Imaging my future is what really motivates me. The thought of succeeding, of making money, of doing it all on my own—that's what motivates me. At the same time, I really regret not doing as much with my time here, or not joining as many things. I wish I had drawn more murals, or been more involved since freshman year. I should have done more work so that I could have gotten straight As my whole time here. That would have really set me up for college—those As always work! As far as the teachers go, they've been really good for the most part. Most of my teachers really admire me. Like my science teacher; he believes in me and tells me that he knows I'll succeed. I tell him that I'm going to make it, that I won't get myself down. I joined Science Olympiad with him because I like working with him. This year I'm in charge of building the planes.

If more teachers told their kids that they admired them or that they believed in them, then the kids would be more involved. I don't just sit in class and do nothing—I talk with my teachers, I participate, I do my work. A lot of that is because they show me respect. With my science class, as my communication has gotten stronger with the teacher, my grade has gone up. The more we know each other and understand each other the better I do in the class.

It's different with my scholarship to RISD. I signed up for two scholarships because there's one woman there who doesn't think I can cut it. She doesn't think I deserve the scholarship, or that I deserve to go to that school.
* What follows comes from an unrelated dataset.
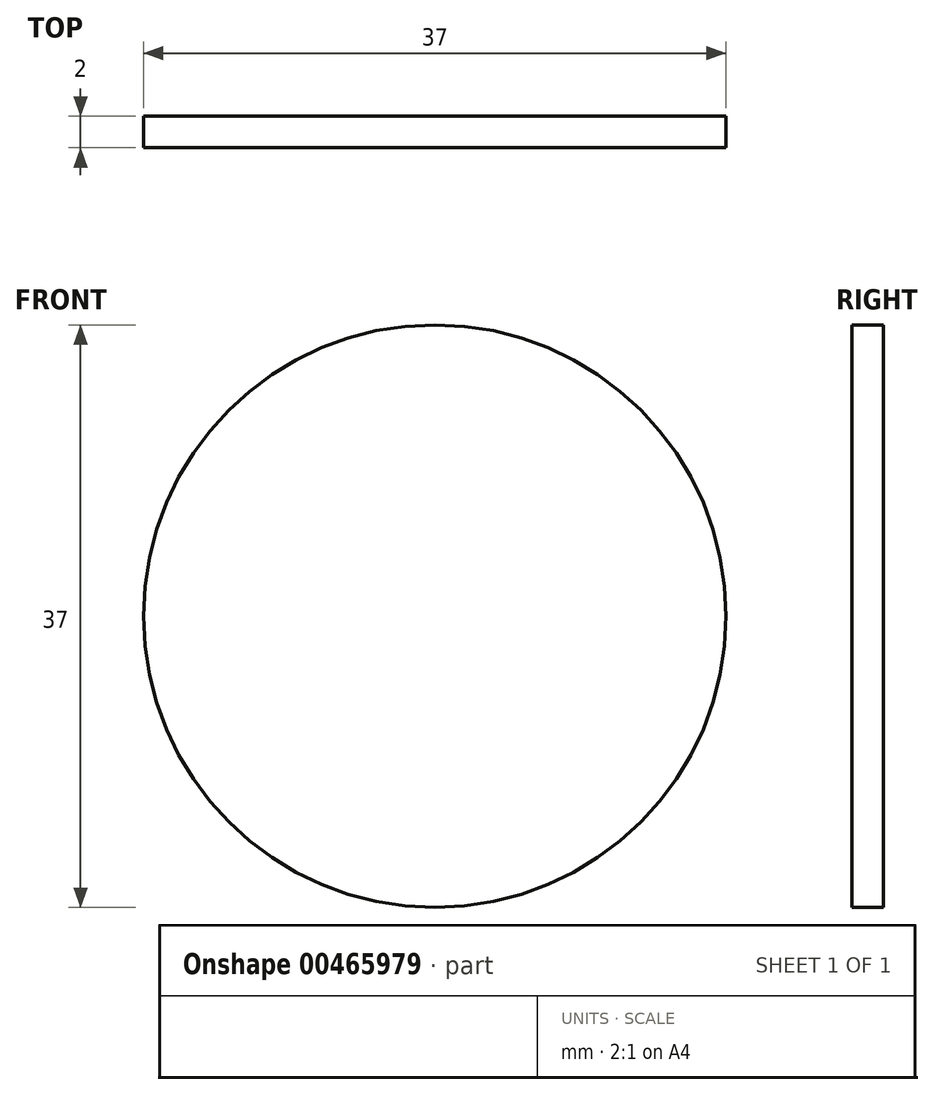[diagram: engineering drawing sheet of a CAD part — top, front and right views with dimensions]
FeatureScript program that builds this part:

It was last Saturday the 11th—I won't forget that day. There is this friend of mine that I helped learn how to draw when he was first starting out. He went to RISD and hasn't been doing that well, so this woman thought she would take it out on me. He didn't take advantage of his chances so she thought that I would do the same. I don't care—it doesn't keep me down. But there are people out there who won't believe in you for no reason at all. You've got to be careful of them.